A Madrid osservano i campioni di Serie A: Mauro Icardi e Paulo Dybala, due top player che sembrano essere pronti alla cessione da parte di Inter e Juventus, per differenti motivi e destinati al mercato estero. La cessione di Antoine Griezmann al Barcellona e l'imminente addio anche di Diego Costa, permettono ai Colchoneros di avere i soldi necessari per l'operazione in entrata e un posto da colmare in avanti.

Il Piccolo Diavolo verrà pagato circa 130 milioni dal Barcellona e l'investimento per il dopo Griezmann sembra oramai decisamente rivolto verso la nostra serie A. Diego Simeone ha già detto sì, per uno dei due argentini e – perché no – in una doppia operazione con Juve e Inter. Sfumata anche la pista di uno scambio diretto Dybala-Icardi, l'unica via appare l'estero.

Maurito il dopo Griezmann

Il ‘Cholo' gradirebbe l'attaccante ed ex capitano nerazzurro: Mauro Icardi rappresenta il profilo perfetto per i Colchoneros, con una clausola più che abbordabile dei 110 milioni da girare al club nerazzurro. Partendo Griezmann sarebbe Maurito la punta di riferimento. Una ipotesi gradita a Icardi che da sempre gradisce la destinazione in Liga e che con l'Atletico potrebbe sposare gli obiettivi dei biancorossi, in Champions League e seconda forza di Spagna.

* Cosa fare
#1 Ricopia dall'articolo su Icardi e Dybala il passo che comincia con "Il Piccolo Diavolo" e prosegue fino a "via appare l'estero.".
#2 Secondo l'articolo su Icardi e Dybala, a quanto ammonta la clausola di Mauro Icardi?
#3 Continua l'articolo su Icardi e Dybala a partire dal punto in cui si ferma.
I dati che seguono non hanno alcun ruolo in questo lavoro.

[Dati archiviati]
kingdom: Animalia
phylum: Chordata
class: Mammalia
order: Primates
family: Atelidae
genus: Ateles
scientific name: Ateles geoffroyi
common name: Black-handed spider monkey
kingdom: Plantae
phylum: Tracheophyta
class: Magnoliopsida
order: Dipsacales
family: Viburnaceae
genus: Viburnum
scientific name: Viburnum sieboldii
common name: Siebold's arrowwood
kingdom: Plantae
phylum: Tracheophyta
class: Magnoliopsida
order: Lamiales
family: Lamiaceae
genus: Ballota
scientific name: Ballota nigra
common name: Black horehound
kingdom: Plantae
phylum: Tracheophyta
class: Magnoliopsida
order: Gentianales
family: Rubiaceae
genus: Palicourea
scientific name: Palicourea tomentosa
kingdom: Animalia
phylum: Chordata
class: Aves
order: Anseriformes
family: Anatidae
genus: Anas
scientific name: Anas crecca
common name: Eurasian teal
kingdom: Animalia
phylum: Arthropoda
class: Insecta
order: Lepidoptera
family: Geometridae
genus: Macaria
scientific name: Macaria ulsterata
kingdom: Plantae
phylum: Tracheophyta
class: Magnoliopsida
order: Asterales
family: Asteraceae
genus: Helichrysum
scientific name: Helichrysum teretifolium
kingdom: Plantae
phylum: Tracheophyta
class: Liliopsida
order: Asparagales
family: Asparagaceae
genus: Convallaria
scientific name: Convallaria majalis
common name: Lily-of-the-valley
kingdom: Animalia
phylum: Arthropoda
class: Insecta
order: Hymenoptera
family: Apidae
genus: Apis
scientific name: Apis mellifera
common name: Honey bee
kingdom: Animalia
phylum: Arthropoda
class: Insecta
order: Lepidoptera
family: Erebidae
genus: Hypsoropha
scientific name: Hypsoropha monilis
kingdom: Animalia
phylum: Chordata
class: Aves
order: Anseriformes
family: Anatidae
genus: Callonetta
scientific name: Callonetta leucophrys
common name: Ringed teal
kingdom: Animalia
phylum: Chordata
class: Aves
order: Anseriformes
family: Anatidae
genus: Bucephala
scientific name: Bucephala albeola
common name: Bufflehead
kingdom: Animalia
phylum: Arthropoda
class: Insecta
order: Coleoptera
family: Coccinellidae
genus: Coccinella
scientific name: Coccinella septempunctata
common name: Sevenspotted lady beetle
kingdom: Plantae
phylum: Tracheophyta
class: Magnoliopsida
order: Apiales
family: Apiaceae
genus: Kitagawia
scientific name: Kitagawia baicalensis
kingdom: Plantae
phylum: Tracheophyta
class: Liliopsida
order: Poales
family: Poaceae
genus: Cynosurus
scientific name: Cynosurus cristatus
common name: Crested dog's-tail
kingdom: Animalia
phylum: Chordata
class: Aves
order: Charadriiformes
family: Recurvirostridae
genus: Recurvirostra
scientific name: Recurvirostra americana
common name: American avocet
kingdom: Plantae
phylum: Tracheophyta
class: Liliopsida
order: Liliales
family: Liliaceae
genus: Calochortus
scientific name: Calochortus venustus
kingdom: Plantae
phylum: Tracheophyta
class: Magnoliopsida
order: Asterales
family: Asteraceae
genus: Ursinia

* Risultati dei compiti
#1
Il Piccolo Diavolo verrà pagato circa 130 milioni dal Barcellona e l'investimento per il dopo Griezmann sembra oramai decisamente rivolto verso la nostra serie A. Diego Simeone ha già detto sì, per uno dei due argentini e – perché no – in una doppia operazione con Juve e Inter. Sfumata anche la pista di uno scambio diretto Dybala-Icardi, l'unica via appare l'estero.

#2 La clausola di Mauro Icardi ammonta a 110 milioni.

#3
Perché Dybala è gradito a Simeone

Anche la strada per la Joya non è da escludere: Dybala non avrà futuro garantito alla Juventus soprattutto nel momento in cui verrà riconfermato (con prolungamento) Allegri sulla panchina bianconera. Già in questa stagione le frizioni si sono manifestate, restare non gioverebbe a nessuno nemmeno al club che può monetizzare sul giocatore. L'Atletico non ne fa un problema di soldi, a Simeone è gradito il connazionale sul quale potrebbe puntare per ricreare un progetto vincente.

Il terzo incomodo: Cavani

Tra Dybala e Icardi, però, ci sarebbe anche il classico terzo incomodo che potrebbe profilarsi all'orizzonte e rappresentare un buon compromesso tra spesa e qualità: Edinson Cavani, in uscita dal Paris Saint Germain. Il Matador, al contrario dei due argentini, rappresenterebbe un attaccante molto più esperto e navigato in campo internazionale, ma non un elemento a lunga scadenza.